Faltec Europe Ltd v Health and Safety Executive [2019] EWCA Crim 520

Faltec is a car part manufacturer; a legionnaire’s disease outbreak at the premises resulted in the first offence of four employees contracting legionnaires disease, the second offence of one local resident contracting legionnaires disease and a third offence related to an explosion in a flocking machine, which injured an apprentice. The £800,000 fine for the third offence was unchanged on appeal.

On 3 April 2017 Faltec was sentenced in respect of three offences under ss.2, ss.3 and 33(1)(a) of the Health and Safety at Work Act 1974 to a total fine of £1.6 million. It was made clear again in this case that expert evidence is key to assessing risk of harm arising. In this case, the expert evidence was that there was up to a 4 in 10,000 risk of fatality.

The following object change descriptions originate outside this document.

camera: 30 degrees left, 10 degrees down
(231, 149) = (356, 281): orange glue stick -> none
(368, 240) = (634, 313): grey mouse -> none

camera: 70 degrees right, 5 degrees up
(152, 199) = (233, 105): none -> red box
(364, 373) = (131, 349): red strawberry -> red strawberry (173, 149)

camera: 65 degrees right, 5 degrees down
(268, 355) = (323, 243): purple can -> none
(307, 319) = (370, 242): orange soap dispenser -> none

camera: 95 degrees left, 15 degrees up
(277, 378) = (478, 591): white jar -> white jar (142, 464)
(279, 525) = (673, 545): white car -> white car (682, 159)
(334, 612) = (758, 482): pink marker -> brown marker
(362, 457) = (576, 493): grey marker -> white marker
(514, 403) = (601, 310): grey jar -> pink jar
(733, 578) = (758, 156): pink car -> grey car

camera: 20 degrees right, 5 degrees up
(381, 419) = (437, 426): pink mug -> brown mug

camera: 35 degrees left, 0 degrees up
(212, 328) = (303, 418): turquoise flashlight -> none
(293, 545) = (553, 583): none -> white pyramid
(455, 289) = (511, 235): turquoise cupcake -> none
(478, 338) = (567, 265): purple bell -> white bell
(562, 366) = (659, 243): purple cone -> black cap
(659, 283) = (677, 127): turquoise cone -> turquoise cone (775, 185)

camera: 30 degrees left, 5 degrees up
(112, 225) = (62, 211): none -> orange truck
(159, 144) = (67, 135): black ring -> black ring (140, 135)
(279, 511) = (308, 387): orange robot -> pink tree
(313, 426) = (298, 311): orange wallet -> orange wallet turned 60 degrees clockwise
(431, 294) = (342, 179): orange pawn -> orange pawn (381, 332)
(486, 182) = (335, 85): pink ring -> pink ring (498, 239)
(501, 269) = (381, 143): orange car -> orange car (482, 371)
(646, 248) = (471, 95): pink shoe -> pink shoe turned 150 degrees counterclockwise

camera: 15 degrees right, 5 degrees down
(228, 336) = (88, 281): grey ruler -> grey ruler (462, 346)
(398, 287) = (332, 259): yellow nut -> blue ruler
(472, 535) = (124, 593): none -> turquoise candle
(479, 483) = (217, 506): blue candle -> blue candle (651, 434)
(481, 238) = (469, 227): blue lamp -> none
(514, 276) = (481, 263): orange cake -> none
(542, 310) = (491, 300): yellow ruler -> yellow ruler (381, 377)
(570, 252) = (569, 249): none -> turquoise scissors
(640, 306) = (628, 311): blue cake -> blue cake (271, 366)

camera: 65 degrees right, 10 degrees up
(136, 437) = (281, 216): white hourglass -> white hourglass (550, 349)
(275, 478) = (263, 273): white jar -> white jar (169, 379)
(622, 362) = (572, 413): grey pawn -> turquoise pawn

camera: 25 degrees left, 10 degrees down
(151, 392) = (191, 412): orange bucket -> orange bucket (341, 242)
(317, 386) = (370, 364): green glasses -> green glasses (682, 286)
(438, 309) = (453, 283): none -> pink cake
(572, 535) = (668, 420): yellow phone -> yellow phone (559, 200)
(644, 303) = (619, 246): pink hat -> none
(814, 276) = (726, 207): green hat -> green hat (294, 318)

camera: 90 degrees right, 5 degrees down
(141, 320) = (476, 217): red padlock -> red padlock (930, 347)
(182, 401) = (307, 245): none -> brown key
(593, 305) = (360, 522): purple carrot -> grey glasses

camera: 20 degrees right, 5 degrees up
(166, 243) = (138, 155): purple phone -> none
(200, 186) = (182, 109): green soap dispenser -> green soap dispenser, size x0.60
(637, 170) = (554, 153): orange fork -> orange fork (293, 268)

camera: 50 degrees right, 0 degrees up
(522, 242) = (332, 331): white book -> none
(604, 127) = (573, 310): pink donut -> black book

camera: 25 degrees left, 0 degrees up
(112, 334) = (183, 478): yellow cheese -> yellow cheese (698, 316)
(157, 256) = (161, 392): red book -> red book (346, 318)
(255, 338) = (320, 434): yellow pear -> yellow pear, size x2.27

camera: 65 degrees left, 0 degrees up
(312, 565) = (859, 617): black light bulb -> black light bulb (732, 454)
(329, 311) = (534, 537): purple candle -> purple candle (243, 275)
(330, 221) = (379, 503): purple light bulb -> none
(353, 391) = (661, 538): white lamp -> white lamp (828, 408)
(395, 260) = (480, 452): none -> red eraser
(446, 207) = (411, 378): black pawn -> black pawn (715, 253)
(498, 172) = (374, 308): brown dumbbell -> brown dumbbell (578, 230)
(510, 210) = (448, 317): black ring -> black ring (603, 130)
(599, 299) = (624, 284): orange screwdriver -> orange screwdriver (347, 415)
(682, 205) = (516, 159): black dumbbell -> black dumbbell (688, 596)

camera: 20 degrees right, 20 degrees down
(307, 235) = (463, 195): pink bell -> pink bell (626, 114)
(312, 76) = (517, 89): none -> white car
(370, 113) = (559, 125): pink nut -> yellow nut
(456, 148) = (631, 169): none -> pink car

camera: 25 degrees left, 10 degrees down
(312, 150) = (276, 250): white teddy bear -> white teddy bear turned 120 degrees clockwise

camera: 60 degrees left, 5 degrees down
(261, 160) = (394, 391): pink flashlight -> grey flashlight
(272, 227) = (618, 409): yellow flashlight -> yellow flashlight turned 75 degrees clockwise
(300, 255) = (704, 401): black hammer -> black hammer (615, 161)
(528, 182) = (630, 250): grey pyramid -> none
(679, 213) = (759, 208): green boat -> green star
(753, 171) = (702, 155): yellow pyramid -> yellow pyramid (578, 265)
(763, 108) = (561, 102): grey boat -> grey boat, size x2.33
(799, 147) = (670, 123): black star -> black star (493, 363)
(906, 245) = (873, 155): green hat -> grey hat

The effect of the Court of Appeal’s overall analysis of harm on the legionella offences was that harm fell into Category 2 instead of Category 1. The Court placed the fine at the top end of the scale at £570,000. A 1/3 discount in respect of the first and second offence was given. The total fine in respect of the first and second offences was £380,000.

With the total fine for all three offences being reduced to £1,180,000.


The findings of the Report suggest that the Definitive Guideline has resulted in a substantial increase in fine amounts for larger organisations, which was expected. However, fines have also increased, to a lesser degree, for smaller organisations with a knock on effect on the way in which fines are assessed against individuals as well.

It is important that organisations and their directors take the appropriate steps to comply with Health and Safety Legislation and operate their companies and projects with Health and Safety at the forefront, as any breaches are likely to result in a large fine that will have a significant effect, as is the intention, on the business.

However, the cases that have been appealed do show that the Courts interpretation of the Guideline is still evolving and that it is important to provide the Courts with sufficient information to assist in the appropriate fine being awarded, in particular, the use of expert evidence in relation to the assessment of harm does appear to be key.